UNM 125: On cleaning one's teeth in public
Printed May 2, 1964
Were you ever in an old farm-home during mealtime? If so, then you will probably recall that when meals are over, the men lean back in their chairs and intersperse their conversation with queer little sucking noises issuing from their mouths, following hard upon the advent into the mouth of a small piece of wood, used in place of other instruments for the cleansing of the teeth. Now everything has its place, and this performance does not seem strange or out of place in rural homes, but there is nothing quite so disgusting, so sickening, as the appearance of one in public industriously engaged in poking one’s teeth with a small piece of wood.
How many times do we, as college students, have the idea drilled into us that we are in the minority in this world, and being so, should conduct ourselves accordingly, and set high standards of living? Sure it is that there are no courses offered in the University of New Mexico, or in any other University, which train students to poke wood at their teeth as a scientific method of cleaning them.
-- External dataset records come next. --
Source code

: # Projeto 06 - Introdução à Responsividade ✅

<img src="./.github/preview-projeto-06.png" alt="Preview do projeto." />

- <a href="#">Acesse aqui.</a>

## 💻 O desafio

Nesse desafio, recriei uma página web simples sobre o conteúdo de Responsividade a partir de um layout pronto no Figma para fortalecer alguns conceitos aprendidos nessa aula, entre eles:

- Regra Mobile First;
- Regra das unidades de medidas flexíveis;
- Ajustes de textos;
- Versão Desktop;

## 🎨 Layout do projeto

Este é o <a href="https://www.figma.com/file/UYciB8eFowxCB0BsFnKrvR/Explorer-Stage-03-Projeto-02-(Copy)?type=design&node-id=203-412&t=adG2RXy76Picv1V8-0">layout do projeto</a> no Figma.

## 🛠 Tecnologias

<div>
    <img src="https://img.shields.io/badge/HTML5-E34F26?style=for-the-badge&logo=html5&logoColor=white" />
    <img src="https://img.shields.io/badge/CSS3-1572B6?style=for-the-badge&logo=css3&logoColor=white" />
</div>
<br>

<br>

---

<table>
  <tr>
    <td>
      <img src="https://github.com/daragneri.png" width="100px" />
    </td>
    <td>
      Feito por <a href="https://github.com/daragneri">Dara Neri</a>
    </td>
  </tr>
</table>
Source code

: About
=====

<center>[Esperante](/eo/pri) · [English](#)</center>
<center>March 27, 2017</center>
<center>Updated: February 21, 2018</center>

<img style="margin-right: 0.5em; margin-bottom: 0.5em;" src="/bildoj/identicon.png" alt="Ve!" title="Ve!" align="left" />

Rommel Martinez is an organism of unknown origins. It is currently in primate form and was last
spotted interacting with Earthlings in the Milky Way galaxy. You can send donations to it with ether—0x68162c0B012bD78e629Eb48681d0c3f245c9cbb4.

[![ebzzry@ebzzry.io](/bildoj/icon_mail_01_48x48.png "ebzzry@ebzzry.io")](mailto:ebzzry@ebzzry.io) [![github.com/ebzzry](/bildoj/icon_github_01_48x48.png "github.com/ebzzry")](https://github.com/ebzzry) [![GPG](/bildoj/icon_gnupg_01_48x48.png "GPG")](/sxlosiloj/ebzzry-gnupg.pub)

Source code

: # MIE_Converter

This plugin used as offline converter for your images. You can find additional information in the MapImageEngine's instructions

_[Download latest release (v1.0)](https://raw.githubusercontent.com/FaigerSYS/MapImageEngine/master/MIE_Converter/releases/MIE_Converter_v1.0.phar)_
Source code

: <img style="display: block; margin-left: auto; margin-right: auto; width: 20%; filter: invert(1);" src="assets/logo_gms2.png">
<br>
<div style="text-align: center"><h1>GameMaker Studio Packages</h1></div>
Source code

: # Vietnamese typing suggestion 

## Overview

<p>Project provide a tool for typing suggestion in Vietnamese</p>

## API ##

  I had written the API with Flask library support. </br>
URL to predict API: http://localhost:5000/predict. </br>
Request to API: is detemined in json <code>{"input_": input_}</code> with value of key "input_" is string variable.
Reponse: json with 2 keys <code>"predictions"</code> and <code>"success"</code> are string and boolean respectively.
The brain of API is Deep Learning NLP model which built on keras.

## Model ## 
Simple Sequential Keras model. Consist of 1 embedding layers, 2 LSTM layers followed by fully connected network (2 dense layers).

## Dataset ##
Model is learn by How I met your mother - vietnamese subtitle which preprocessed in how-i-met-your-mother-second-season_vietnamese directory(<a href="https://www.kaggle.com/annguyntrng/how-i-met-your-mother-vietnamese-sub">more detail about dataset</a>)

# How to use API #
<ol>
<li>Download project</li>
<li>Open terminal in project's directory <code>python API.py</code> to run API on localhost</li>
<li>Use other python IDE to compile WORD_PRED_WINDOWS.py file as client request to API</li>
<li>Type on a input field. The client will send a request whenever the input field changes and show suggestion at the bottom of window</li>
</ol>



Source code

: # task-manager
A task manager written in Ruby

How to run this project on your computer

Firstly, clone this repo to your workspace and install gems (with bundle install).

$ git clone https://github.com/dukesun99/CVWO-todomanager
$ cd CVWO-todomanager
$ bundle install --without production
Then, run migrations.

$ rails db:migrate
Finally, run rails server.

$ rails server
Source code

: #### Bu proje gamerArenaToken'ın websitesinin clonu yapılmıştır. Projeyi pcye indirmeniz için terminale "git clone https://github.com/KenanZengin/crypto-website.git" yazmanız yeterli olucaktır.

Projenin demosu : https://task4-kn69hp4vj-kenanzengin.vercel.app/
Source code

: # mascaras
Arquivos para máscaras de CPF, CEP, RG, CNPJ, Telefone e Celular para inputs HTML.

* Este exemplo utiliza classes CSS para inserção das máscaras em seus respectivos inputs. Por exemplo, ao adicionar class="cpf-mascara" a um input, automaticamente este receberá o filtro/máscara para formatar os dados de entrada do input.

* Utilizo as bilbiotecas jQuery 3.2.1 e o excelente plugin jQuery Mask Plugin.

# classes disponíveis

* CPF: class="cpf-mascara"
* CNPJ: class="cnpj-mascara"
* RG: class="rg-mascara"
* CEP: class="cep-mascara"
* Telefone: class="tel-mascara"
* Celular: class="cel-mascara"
And yet, it is a common thing to see a student walking around the campus or attending classes, diligently engaged in digging into his mouth for the purpose of removing some offending body which has no business being in said locality.
The practice of taking intelligent care of one’s teeth is to be highly recommended and encouraged, but for the love of Mike, listen to reason and don’t injure your teeth by gouging into them with a toothpick. The proper place to do one’s toilet is in the privacy of one’s room, not down on Second and Central or in the class-rooms. You are not only injuring yourself physically, but you are making a fool of yourself socially.